Trial sets up filings for Boehringer IPF drug nerandomilast
With new phase 3 data in hand, Boehringer Ingelheim is preparing to file for approval of nerandomilast, a would-be successor to its blockbuster idiopathic pulmonary fibrosis (IPF) therapy Ofev.
Headline results from the FIBRONEER-IPF study showed that nerandolimast was able to achieve an improvement from baseline in forced vital capacity – a key measure of lung function – compared to placebo after 52 weeks of treatment.
According to the German pharma group, the results should be enough to form the basis of regulatory filings for nerandomilast – an oral PDE 4B inhibitor with a breakthrough designation from the FDA – in the US and other regions of the world next year.
At the same time, it is running a second phase 3 study of the drug called FIBRONEER-ILD in people living with progressive pulmonary fibrosis (PPF).
Ioannis Sapountzis, head of global therapeutic areas at Boehringer, said that FIBRONEER-IPF is the largest trial in IPF conducted to date, involving 1,177 patients in more than 30 countries, and is "the first IPF phase 3 trial in a decade to meet its primary endpoint."
In IPF, the lungs become increasingly damaged by scar tissue, resulting in breathing getting progressively more difficult, and it is generally considered a terminal illness despite the availability of drug treatments. It has an average survival time of only three to five years from diagnosis.
One of the top drugs for the disease is Ofev (nintedanib), a kinase inhibitor that has been approved for around a decade for IPF and is also used to treat other respiratory disease characterised by fibrosis, including interstitial lung disease associated with systemic sclerosis or scleroderma (SSc-ILD).
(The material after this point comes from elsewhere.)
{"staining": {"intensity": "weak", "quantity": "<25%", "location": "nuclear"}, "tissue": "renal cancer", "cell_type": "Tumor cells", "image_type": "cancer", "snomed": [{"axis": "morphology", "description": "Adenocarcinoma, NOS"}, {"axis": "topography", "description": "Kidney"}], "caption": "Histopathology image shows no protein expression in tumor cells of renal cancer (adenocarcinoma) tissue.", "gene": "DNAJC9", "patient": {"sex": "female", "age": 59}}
Its main rival is Roche's kinase inhibitor Esbriet (pirfenidone), a €1 billion-a-year drug at its peak that is now facing generic competition and saw sales slump to around €214 million last year.
Ofev and Esbriet can both slow the decline in lung function in IPF, but are associated with quite a high side-effect burden. Ofev, for example, causes gastrointestinal symptoms like diarrhoea, nausea, and stomach pain in around two-thirds of patients, and discontinuation rates for both drugs are high.
Nerandomilast (BI 1015550) has been highlighted for some time as Boehringer's best chance to defend its IPF business in the coming years. Ofev contributed €3.5 billion of the company's total revenues of €25.6 billion last year, but will start losing market exclusivity later this decade.
The full efficacy and safety data from the study isn't expected to be presented until next year so – for now – the potential of the new drug remains up in the air. A key secondary endpoint is the time to an IPF exacerbation, hospitalisation for breathing problems, or death, which if positive could differentiate the drug from current therapies.
Boehringer has previously said it has the potential to address both scarring of lung tissue and inflammation associated with pulmonary fibrosis.